Ausgewählter Textauszug
**********

Die Messung des Relative Age Effect

Wenn man sich den Kader der deutschen Nationalmannschaft für die U17-Europameisterschaft 2016 ansieht, fällt auf, dass 10 von 18 Spielern im Januar und lediglich einer in der zweiten Jahreshälfte geboren sind.1 Diese Kaderzusammenstellung ist ein Extrembeispiel für die Folgen des als Relative Age Effect (RAE) bekannten Phänomens.

Was ist der Relative Age Effect

Als Relative Age Effect wird allgemein der relative Vorteil eines Frühgeborenen gegenüber eines Spätgeborenen innerhalb einer Gruppe bezeichnet. 1985 konnte dies zum ersten Mal im Sport, damals im nordamerikanischen Eishockey, nachgewiesen werden.2

Im Fußball werden, vergleichbar mit dem Stichtag zur Einschulung im Schulsystem,3 die Kinder in Altersgruppen gemäß ihrem Geburtsjahr eingeordnet.4 Dies soll eigentlich Fairness und Chancengleichheit garantieren. Allerdings hat so ein am 01. Januar geborener Nachwuchsfußballer 364 Tage, also fast ein ganzes Jahr, Entwicklungsvorsprung auf einen am 31. Dezember geborenen Nachwuchsfußballer desselben Jahrgangs. Dieser Altersunterschied sorgt dafür, dass früh im Jahr geborene Kinder, physisch und athletisch weiterentwickelt sind als ihre Altersgenossen. Umso jünger die Kinder sind, desto eklatanter ist dieser Effekt, da der Altersunterschied einen prozentual größeren Anteil einnimmt. Allerdings ist dieser Vorteil im Erwachsenenalter durch das Ende der Wachstumsphase aufgehoben und vorrangig die Fähigkeiten entscheiden über die Qualität eines Spielers.

Die früher Geborenen haben aber zu diesem Zeitpunkt bereits weit mehr Fördermaßnahmen und Einladungen in die Juniorennationalmannschaften erhalten bzw. haben Spätgeborene da bereits mit dem Fußballspielen aufgehört oder wurden aussortiert. Dies nennt man den Matthäus-Effekt.5 Zudem ist tatsächlich eine größere Relevanz des Relative Age Effects bei körperlich anspruchsvollen Positionen, wie den Innenverteidigern und dem Torwart, zu beobachten.6

Grundsätzlich gilt, dass Geburten innerhalb des Jahres nahezu gleich verteilt sind. Theoretisch müsste so auch das grundsätzliche Talent, eine Fähigkeit (hier: das Fußballspielen) zu erlernen, gleichverteilt sein. Somit ist es von großer Bedeutung Talente unabhängig ihrer körperlichen Entwicklung zu fördern.

Geburten im Jahr 2016 in Deutchland

Im Jahr 2016 wurden beispielsweise in den Frühlingmonaten sogar weniger Kinder geboren, verglichen mit den Sommermonaten in der zweiten Jahreshälfte.7 Es besteht also rein statistisch kein Grund für den Relative Age Effect.

**********

Gespeicherte Daten

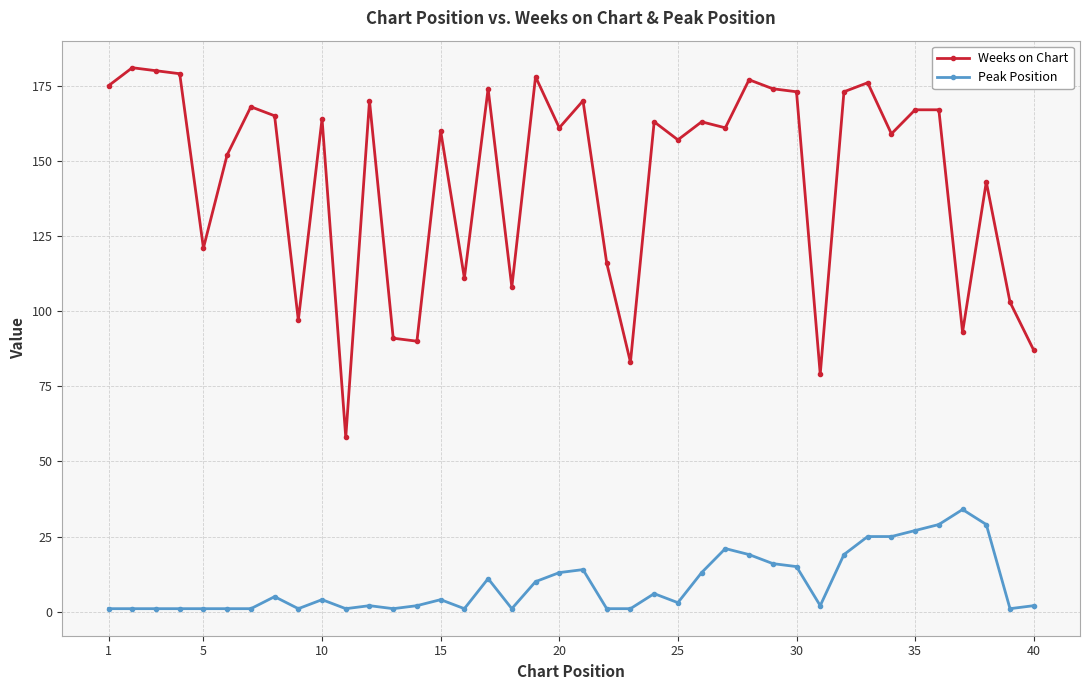

What is the value of the Peak Position point at the 37th from the left?

34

**********

Durchzuführende Aufgaben
A – Entnehmen Sie dem Text zum Relative Age Effect wortgetreu den Abschnitt, der bei "Grundsätzlich gilt, dass" beginnt und bei "Relative Age Effect." endet.
B – Übertragen Sie aus dem Text zum Relative Age Effect den folgenden Satz ins Englische: „Allerdings hat so ein am 01. Januar geborener Nachwuchsfußballer 364 Tage, also fast ein ganzes Jahr, Entwicklungsvorsprung auf einen am 31. Dezember geborenen Nachwuchsfußballer desselben Jahrgangs.“

Antworten je Aufgabe
A –
Grundsätzlich gilt, dass Geburten innerhalb des Jahres nahezu gleich verteilt sind. Theoretisch müsste so auch das grundsätzliche Talent, eine Fähigkeit (hier: das Fußballspielen) zu erlernen, gleichverteilt sein. Somit ist es von großer Bedeutung Talente unabhängig ihrer körperlichen Entwicklung zu fördern.

Geburten im Jahr 2016 in Deutchland

Im Jahr 2016 wurden beispielsweise in den Frühlingmonaten sogar weniger Kinder geboren, verglichen mit den Sommermonaten in der zweiten Jahreshälfte.7 Es besteht also rein statistisch kein Grund für den Relative Age Effect.

B – However, a young footballer born on January 1 thus has a developmental head start of 364 days, almost a whole year, over a young footballer of the same birth year born on December 31.